Гарлей посмотрел на него с невозмутимой твердостью, потом отвернулся и продолжал:
– Да… но все ли это? Вы похитили ее для себя, обольстили ее. Что же потом вы сделали из её жизни, оторвав ее от моей? Вы молчите. Я отвечу за вас: вы завладели этою жизнью и разрушили ее.
– Пощадите, пощадите меня!
– Какая участь постигла девушку, которая казалась такою чистою, непорочною, полною жизни, когда я видел ее в последний раз? Что осталось от неё? Растерзанное сердце, обесславленное имя, ранняя смерть, забытая могила.
– О, нет, не забытая, нет!
– В самом деле! Едва прошел год, как вы женились на другой. Я помогал вам устроить эту свадьбу, с целию, между прочим, поправить ваше состояние. У вас было уже блестящее общественное положение, власть, слава. Перы называли вас образцом для английских джентльменов. Духовные люди считали вас истинным христианином. Снимите с себя маску, Одлей Эджертон, покажите себя свету таким, каков вы на самом деле.
Эджертон поднял голову и кротко сложил руки; он сказал с грустным смирением:
– Я все перенесу от вас, вы правы; продолжайте.

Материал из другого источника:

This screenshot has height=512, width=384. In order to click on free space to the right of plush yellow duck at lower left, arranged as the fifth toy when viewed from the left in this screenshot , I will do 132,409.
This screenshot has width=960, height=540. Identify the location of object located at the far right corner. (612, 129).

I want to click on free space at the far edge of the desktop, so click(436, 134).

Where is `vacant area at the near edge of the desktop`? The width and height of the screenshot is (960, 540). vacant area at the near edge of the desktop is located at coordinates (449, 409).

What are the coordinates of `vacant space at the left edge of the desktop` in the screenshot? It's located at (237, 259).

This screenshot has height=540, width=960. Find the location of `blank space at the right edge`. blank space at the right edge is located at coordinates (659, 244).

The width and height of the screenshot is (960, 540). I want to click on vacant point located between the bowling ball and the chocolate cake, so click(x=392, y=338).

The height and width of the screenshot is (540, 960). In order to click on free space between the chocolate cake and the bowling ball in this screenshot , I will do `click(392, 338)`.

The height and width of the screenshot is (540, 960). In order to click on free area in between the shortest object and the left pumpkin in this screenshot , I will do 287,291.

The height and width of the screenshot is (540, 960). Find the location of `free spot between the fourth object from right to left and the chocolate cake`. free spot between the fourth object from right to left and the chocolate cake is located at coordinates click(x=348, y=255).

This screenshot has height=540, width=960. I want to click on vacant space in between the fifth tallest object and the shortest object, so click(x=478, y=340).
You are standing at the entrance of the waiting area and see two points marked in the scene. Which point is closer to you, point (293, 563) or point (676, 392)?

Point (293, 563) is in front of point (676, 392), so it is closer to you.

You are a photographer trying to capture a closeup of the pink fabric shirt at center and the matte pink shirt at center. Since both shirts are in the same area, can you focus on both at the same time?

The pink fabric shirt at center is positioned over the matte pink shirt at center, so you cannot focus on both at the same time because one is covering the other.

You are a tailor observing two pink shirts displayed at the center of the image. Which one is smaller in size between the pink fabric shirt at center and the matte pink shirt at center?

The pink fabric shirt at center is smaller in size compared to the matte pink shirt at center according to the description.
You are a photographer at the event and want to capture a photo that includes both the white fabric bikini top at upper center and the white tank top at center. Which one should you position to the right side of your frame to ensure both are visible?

– Вы похитили у меня сердце Норы Эвенель. Вы оскорбили, бросили ее. И память о ней не помрачала для вас дневного света, тогда как все мысли мои, вся жизнь моя…. о, Эджертон…. Одлей, Одлей, как вы могли обмануть меня таким образом!.. Обмануть не за один час, не на один день, обманывать в течение всей моей молодости, в пору зрелых лет, так рано начавшихся для меня…. заставить терзаться раскаянием, которое должно было пасть на вас. её жизнь уничтожена, моя лишена всякой отрады. Неужели мы оба не будем иметь возможности отмстить за себя?